Saubere Energie neu gedacht: Wie Drohnen zur Reinigung von Solarmodulen beitragen

Autor: an_lymons

Der rasante Aufschwung im Sektor der erneuerbaren Energien, insbesondere in der photovoltaischen Stromerzeugung, stellt Betreiber von Solarparks vor eine dringende Herausforderung: die Instandhaltung der Anlagenreinheit. Die Ablagerung von Staub und Schmutz auf den Oberflächen der Solarmodule kann die Effizienz um bis zu 25 Prozent mindern. Regelmäßige Reinigung ist daher ein Muss, besonders in geografisch anspruchsvollen Zonen wie Wüstenregionen oder Gebieten mit felsigem Gelände, wo Sandstürme häufig auftreten.

Herkömmliche manuelle Reinigungsmethoden sind an solchen Standorten nicht nur ineffizient, sondern bergen auch erhebliche Gefahren für das Personal, bedingt durch extreme Hitze und widrige Wetterbedingungen. Als Reaktion auf diese Schwierigkeiten setzt die Branche verstärkt auf robotische und unbemannte Systeme, um die Wartung zu automatisieren und die Sicherheit zu erhöhen. Ein zukunftsweisender Ansatz ist der Einsatz spezialisierter Drohnen zur Säuberung der Solarpaneele, was den menschlichen Eingriff minimiert und die Betriebskosten optimiert.

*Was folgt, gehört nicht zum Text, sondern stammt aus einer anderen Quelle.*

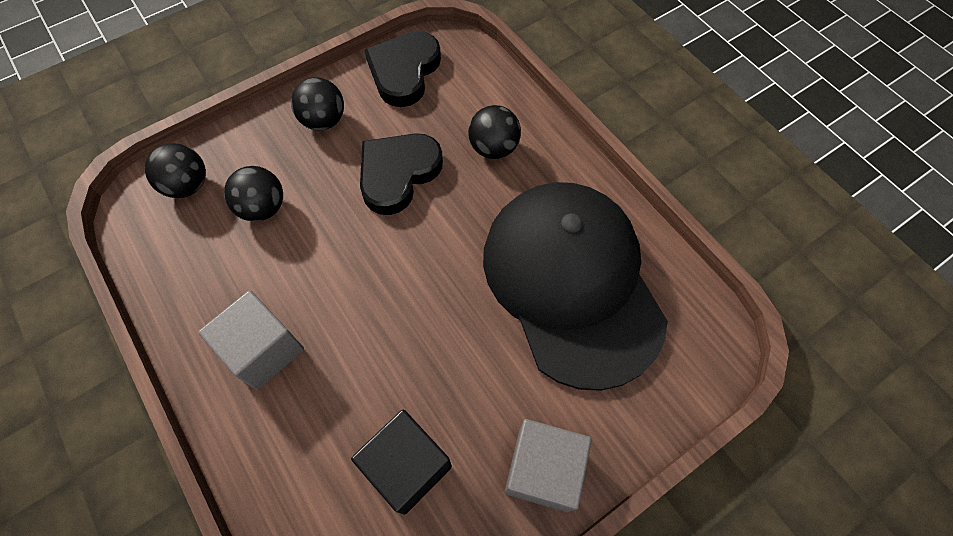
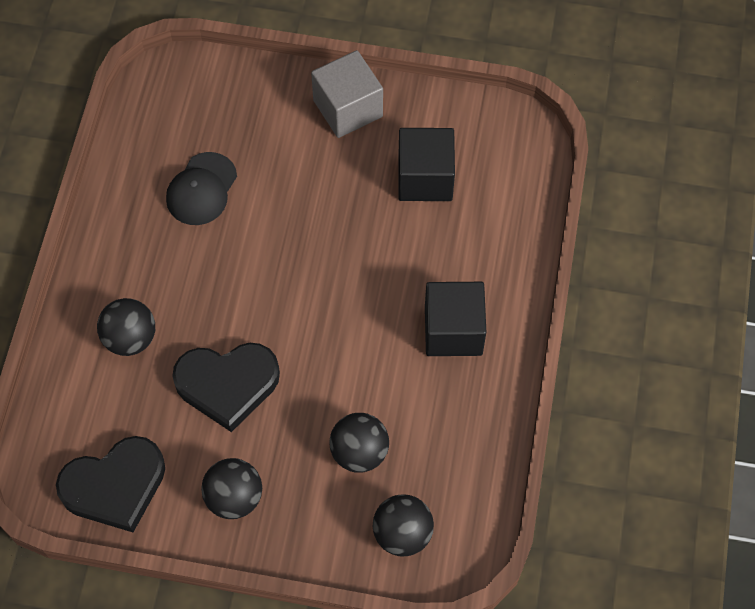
camera: 135 degrees left, 0 degrees up
(263, 350) = (453, 330): grey cube -> black cube
(572, 283) = (201, 189): black cap -> black cap, size x0.40

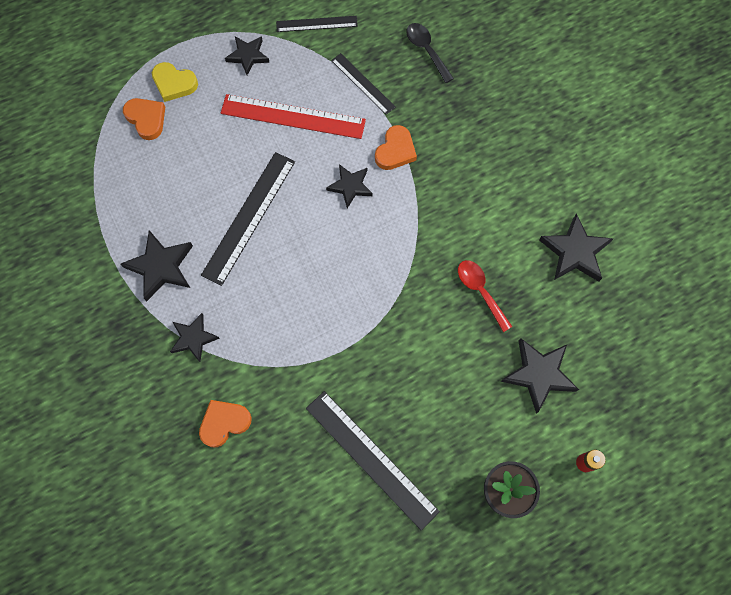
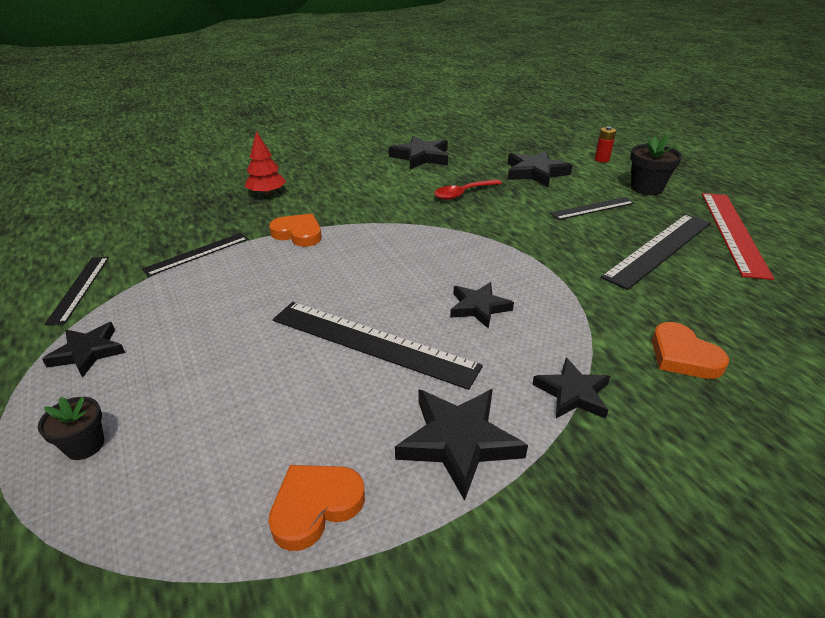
camera: 90 degrees left, 35 degrees down
(146, 119) = (144, 485): orange heart -> orange heart (315, 506)
(174, 83) = (85, 445): yellow heart -> black flower pot
(293, 116) = (220, 306): red ruler -> red ruler (733, 232)
(350, 186) = (338, 262): black star -> black star (479, 307)
(426, 50) = (176, 215): black spoon -> none
(452, 417) = (592, 208): none -> black ruler
(473, 112) = (267, 193): none -> red tree

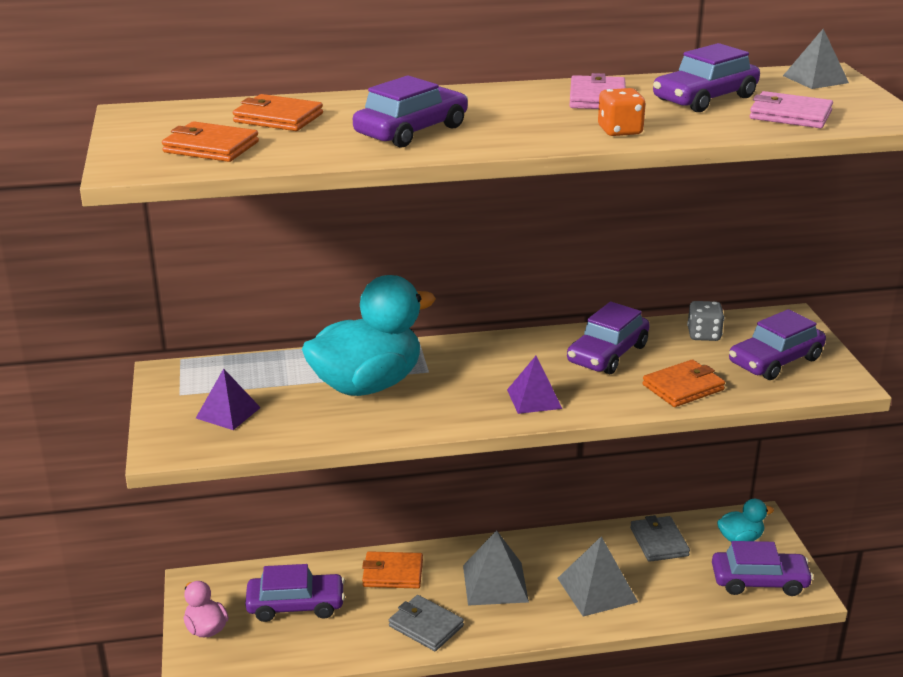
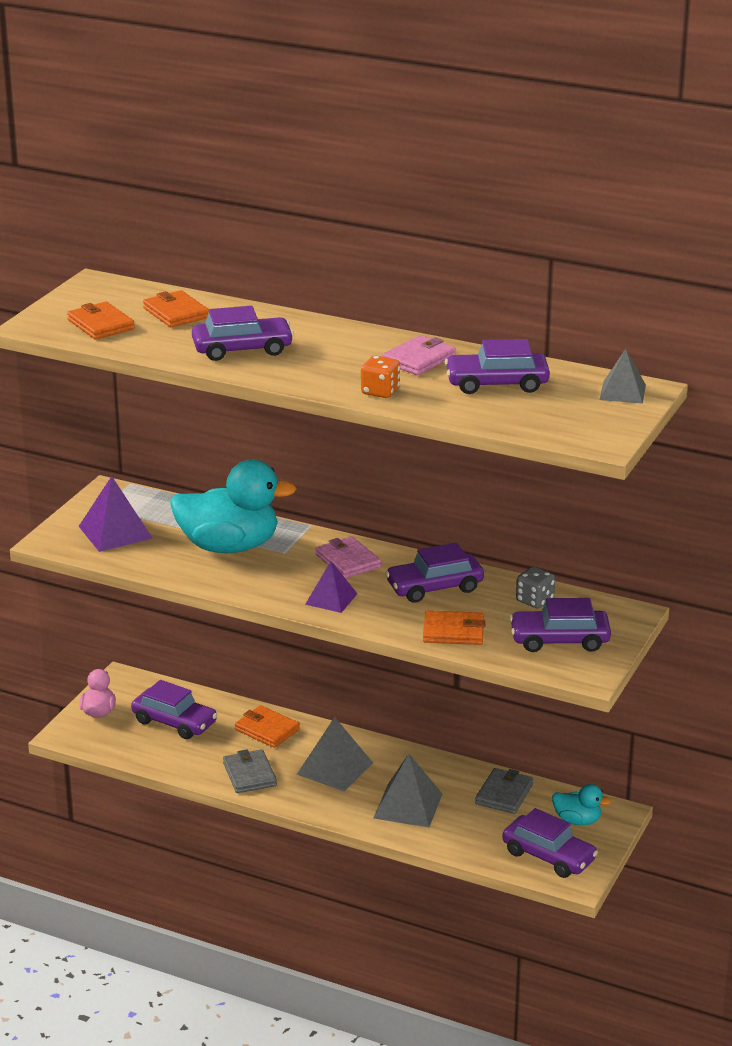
camera: 35 degrees right, 0 degrees up
(228, 412) = (115, 532): purple pyramid -> purple pyramid, size x1.51
(790, 115) = (531, 416): pink wallet -> pink wallet (348, 561)

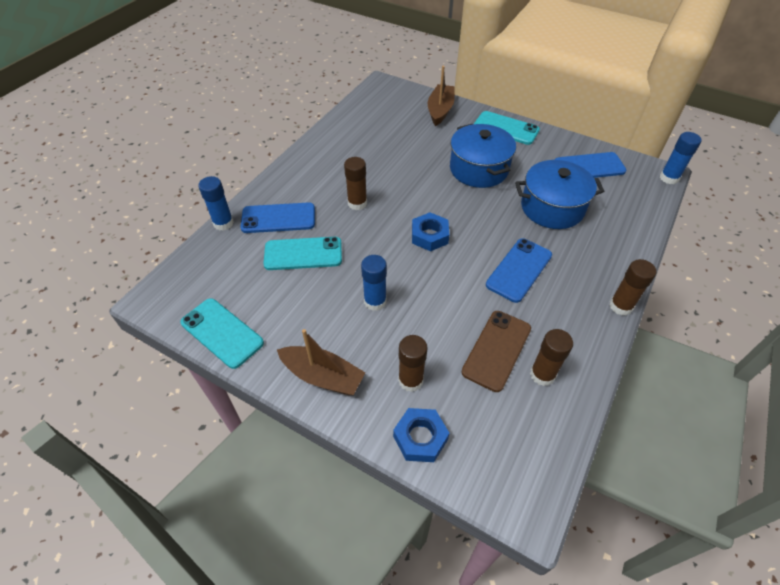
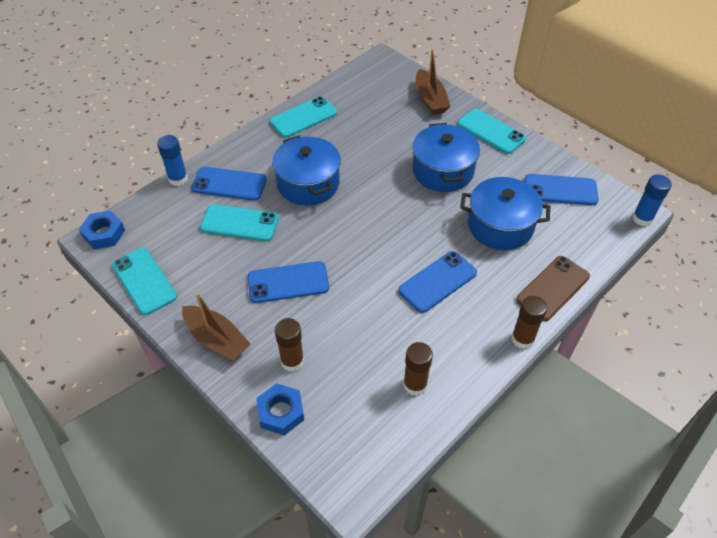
camera: 15 degrees right, 0 degrees up
(329, 145) = (303, 117): none -> turquoise phone
(357, 203) = (308, 183): brown glue stick -> blue pot
(375, 301) = (288, 282): blue glue stick -> blue phone
(429, 236) = (364, 230): blue nut -> blue nut (104, 233)
(440, 110) = (430, 99): brown boat -> brown boat turned 135 degrees clockwise
(496, 350) = (382, 352): brown phone -> brown phone (553, 288)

Ein Beispiel hierfür ist die Kooperation israelischer Firmen wie Solar Drone und Airobotics, die gemeinsam ein „Drone-in-a-Box“-System entwickelt haben. Dieses System umfasst einen Quadrocopter und eine geschützte Basisstation, die für die automatische Aufladung sowie das Nachfüllen der Reinigungslösung zuständig ist. Das Gerät zeichnet sich durch den Einsatz von Lidar-Technologie und Kameras für eine präzise Positionsbestimmung aus. Dies gewährleistet eine berührungslose Behandlung der Module und reduziert somit das Risiko mechanischer Beschädigungen. Andere technologische Ansätze konzentrieren sich auf die Trockenreinigung, was in ariden Zonen, wo Wassereinsparung oberste Priorität hat, besonders relevant ist.

Der italienische Startup Reiwa Engine hat in Zusammenarbeit mit dem Energieriesen Enel Green Power den Roboter SandStorm konzipiert. Dieser Roboter bewegt sich autonom entlang der Modulreihen und nutzt speziell entwickelte Bürsten, die sich an Unebenheiten anpassen können. Nach erfolgreichen Tests auf einem 1-Megawatt-Abschnitt einer Solaranlage in Totana, Spanien, hat Enel Green Power einen Auftrag über die Lieferung von 150 dieser Roboter für ihre spanischen Standorte Totana und Las Corchas erteilt, die zusammen eine Leistung von 135 MW erbringen. Auch der SandStorm-Roboter kann selbstständig zur Ladestation zurückkehren.

Über die reine Reinigung hinaus spielen unbemannte Flugsysteme eine wichtige Rolle bei der Inspektion und Diagnose von Solarkraftwerken. In Russland nutzte die Unternehmensgruppe „Chavel“ erstmals Drohnen zur Überprüfung der Maiminskaja-Solaranlage nahe Gorno-Altaisk. Mittels thermografischer Luftaufnahmen konnten thermische Anomalien aufgespürt werden. Der Einsatz dieser unbemannten Luftfahrzeuge (UAVs) verkürzte die Prüfzeit des Equipments um das 15-fache im Vergleich zur herkömmlichen visuellen Inspektion. Unternehmen wie Enel Green Power North America und Raptor Maps arbeiten ebenfalls an Plattformen für maschinelles Lernen, die Drohnendaten integrieren, um eine breite Palette von Defekten zu identifizieren und so die Diagnosezeit von Tagen auf wenige Stunden zu reduzieren.

Der Markt für autonome Systeme zur Wartung von Solaranlagen verzeichnet ein stetiges Wachstum. Der US-Entwickler Hylio hat beispielsweise die Drohne AG-210 auf den Markt gebracht, die in einem von einer zentralen Bodenstation gesteuerten Schwarm operieren kann. Obwohl Herausforderungen wie die Abhängigkeit von den Wetterbedingungen und hohe Anfangsinvestitionen bestehen bleiben, deutet der allgemeine Trend klar auf eine Verschiebung hin zu stärker automatisierten und präziseren Wartungsmethoden hin – eine unabdingbare Voraussetzung für die Skalierung der Solarenergie.